=== Text excerpt ===

Caddy has the ability to reverse proxy, which allows a web server to get information from another web server and act like it is the original server to the client. As long as the container can access the other server by DNS or IP address, it can serve it up as its own. The caddy syntax looks like this:

proxy.DOMAIN-ALIAS.ts.net {
	tls {
		get_certificate tailscale
	}

	reverse_proxy https://daniel.melzaks.com {
		header_up Host daniel.melzaks.com
	}
}
HOST's-HOSTNAME {
	tls internal

	reverse_proxy https://daniel.melzaks.com {
		header_up Host daniel.melzaks.com
	}
}

🛑 Don’t forget to check firewall settings on the host. If ports for http (80) and https (443) are blocked on the host, it doesn’t matter if the container is serving them, they won’t get through over the LAN.

If you have other docker containers on the same docker network, you can reverse proxy using the docker’s internal DNS names and ports.

If you only want services on the tailnet and not the LAN, you don’t have to publish any ports to the host. Just use MagicDNS names for the site and let tailscale do the rest.

🛡️ Caddy has a Request Matchers function that is useful for blocking IP addresses from accessing site blocks. Add remote_ip private_ranges right after the tls statement to block access from the Internet (includes tailnet) or add any tailnet IP after the remote_ip using spaces to allow individual tailnet machines to access the site. If you using @site and handle site blocks, put the remote_ip in the @site part above the host statement.

Push it to the limits

Understanding and working around DNS limitations

One thing to understand is how caddy serves sites requests. It does this by matching the incoming request by the DNS name being used in the header host name of the traffic, although I am not 100% sure that is exactly what it using. Let me know if that is wrong and I will update this section.

What I do know is that if you put a site block of proxy in the Caddyfile, you can go to that site with tailscale’s short host name of MagicDNS. An example would be to have this in your Caddyfile:

proxy {
    tls internal

    respond "This is a shorthand tailnet name"
}

While the container is up and running with the tailnet hostname of proxy, it will serve whatever it is told in that site block of code. This example has it generate a self-signed TLS certificate and respond with the text “This is a shorthand tailnet name.”

The warning for the self-signed TLS cert

Success accessing the shorthand name

There is no easy way to get a proper TLS cert for this shorthand name of the domain, as it is not a FQDN (Fully Qualified Domain Name), so no upstream certificate issuer would generate one. A workaround to not get this warning would be to add the caddy’s internal certificate issuer as a trusted issuer on each machine you want to visit from, but that is out of the scope I want to talk about.

The other limitation I want to bring up is with MagicDNS. It does not support subdomains at the moment, so only the shorthand name and the FQDN of the host will resolve using it. An example of this would be that proxy and proxy.DOMAIN-ALIAS.ts.net will work and could serve the same site using two different caddy site blocks or two different site, but you can’t use nextcloud.proxy or nextcloud.proxy.DOMAIN-ALIAS.ts.net as they would not resolve to DNS entries. At least not automatically.

===

◆ Exercise tasks
A. Check each statement against the Caddy reverse proxy text, answering yes or no and quoting the words that decide it: (i) MagicDNS currently supports subdomains. (ii) If ports 80 and 443 are blocked on the host, traffic will not get through over the LAN even when the container serves them. (iii) To keep services on the tailnet only, you must publish ports to the host.
B. Reproduce the passage of the Caddy reverse proxy text starting with "The other limitation" and going on through "least not automatically.".

=== Extracted entries ===

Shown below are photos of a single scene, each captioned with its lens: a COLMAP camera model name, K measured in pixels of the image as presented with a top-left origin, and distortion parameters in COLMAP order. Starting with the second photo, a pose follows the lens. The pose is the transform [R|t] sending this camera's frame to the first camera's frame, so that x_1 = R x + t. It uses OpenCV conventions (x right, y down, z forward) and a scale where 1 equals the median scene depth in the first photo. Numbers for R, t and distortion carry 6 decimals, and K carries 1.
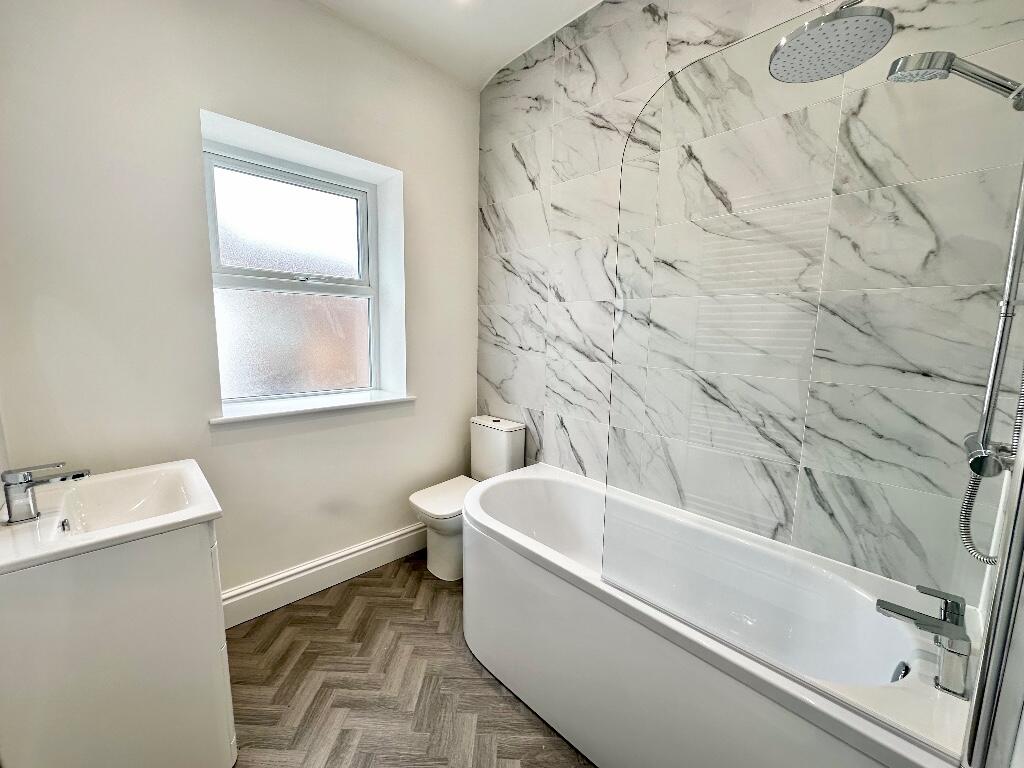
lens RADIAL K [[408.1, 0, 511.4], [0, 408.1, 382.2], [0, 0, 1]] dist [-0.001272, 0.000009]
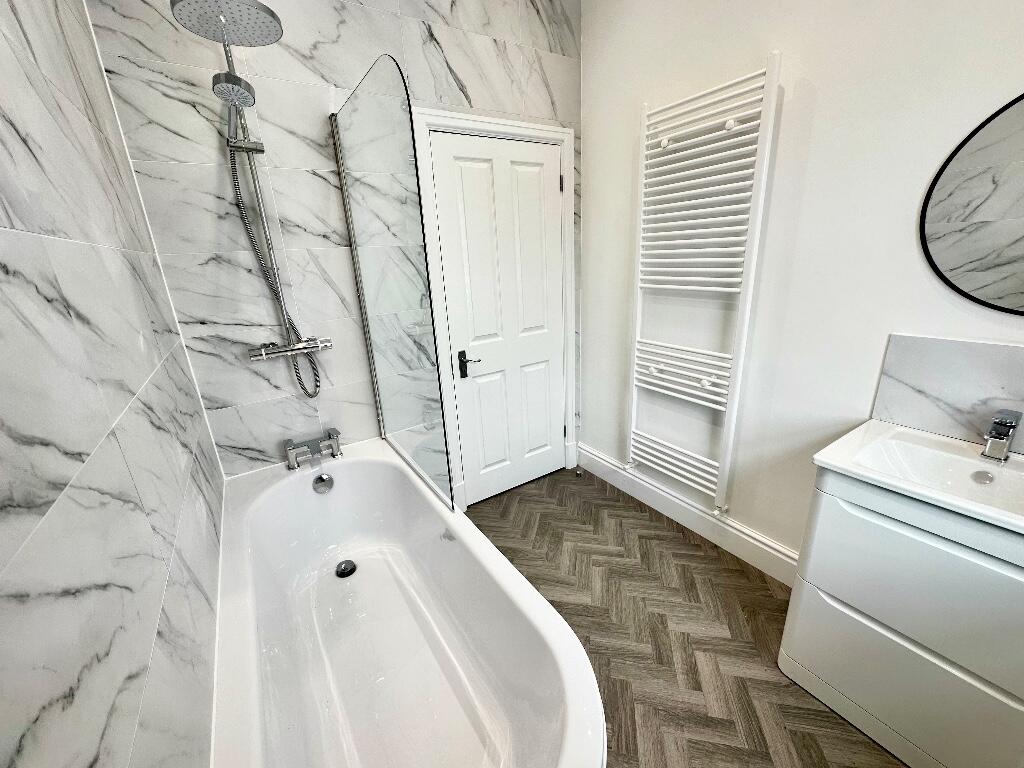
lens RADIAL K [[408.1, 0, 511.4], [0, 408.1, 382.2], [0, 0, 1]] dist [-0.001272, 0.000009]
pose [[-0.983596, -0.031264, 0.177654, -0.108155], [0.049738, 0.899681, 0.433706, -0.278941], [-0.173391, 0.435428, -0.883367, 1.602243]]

===
=== Extracted entries ===

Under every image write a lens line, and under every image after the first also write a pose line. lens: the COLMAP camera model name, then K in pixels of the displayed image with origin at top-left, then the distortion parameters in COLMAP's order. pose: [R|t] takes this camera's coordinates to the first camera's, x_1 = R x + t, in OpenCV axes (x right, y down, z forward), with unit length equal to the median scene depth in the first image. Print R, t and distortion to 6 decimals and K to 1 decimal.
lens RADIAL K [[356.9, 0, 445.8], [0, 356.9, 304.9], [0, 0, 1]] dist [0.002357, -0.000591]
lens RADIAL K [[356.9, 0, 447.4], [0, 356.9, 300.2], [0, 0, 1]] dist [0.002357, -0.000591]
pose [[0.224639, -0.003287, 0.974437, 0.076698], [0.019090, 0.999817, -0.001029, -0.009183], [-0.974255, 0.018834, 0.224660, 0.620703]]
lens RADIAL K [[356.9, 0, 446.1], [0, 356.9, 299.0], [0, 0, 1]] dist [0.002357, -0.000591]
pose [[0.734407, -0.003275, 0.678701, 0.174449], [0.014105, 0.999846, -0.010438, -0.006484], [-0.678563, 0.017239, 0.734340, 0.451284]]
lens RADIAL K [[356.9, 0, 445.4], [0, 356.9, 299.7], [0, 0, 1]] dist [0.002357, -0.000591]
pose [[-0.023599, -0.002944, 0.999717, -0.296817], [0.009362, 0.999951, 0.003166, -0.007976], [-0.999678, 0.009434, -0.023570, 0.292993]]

===

◆ Answers to the problems
A.
(i) No: "It does not support subdomains at the moment"
(ii) Yes: "If ports for http (80) and https (443) are blocked on the host, it doesn’t matter if the container is serving them, they won’t get through over the LAN."
(iii) No: "you don’t have to publish any ports to the host."

B.
The other limitation I want to bring up is with MagicDNS. It does not support subdomains at the moment, so only the shorthand name and the FQDN of the host will resolve using it. An example of this would be that proxy and proxy.DOMAIN-ALIAS.ts.net will work and could serve the same site using two different caddy site blocks or two different site, but you can’t use nextcloud.proxy or nextcloud.proxy.DOMAIN-ALIAS.ts.net as they would not resolve to DNS entries. At least not automatically.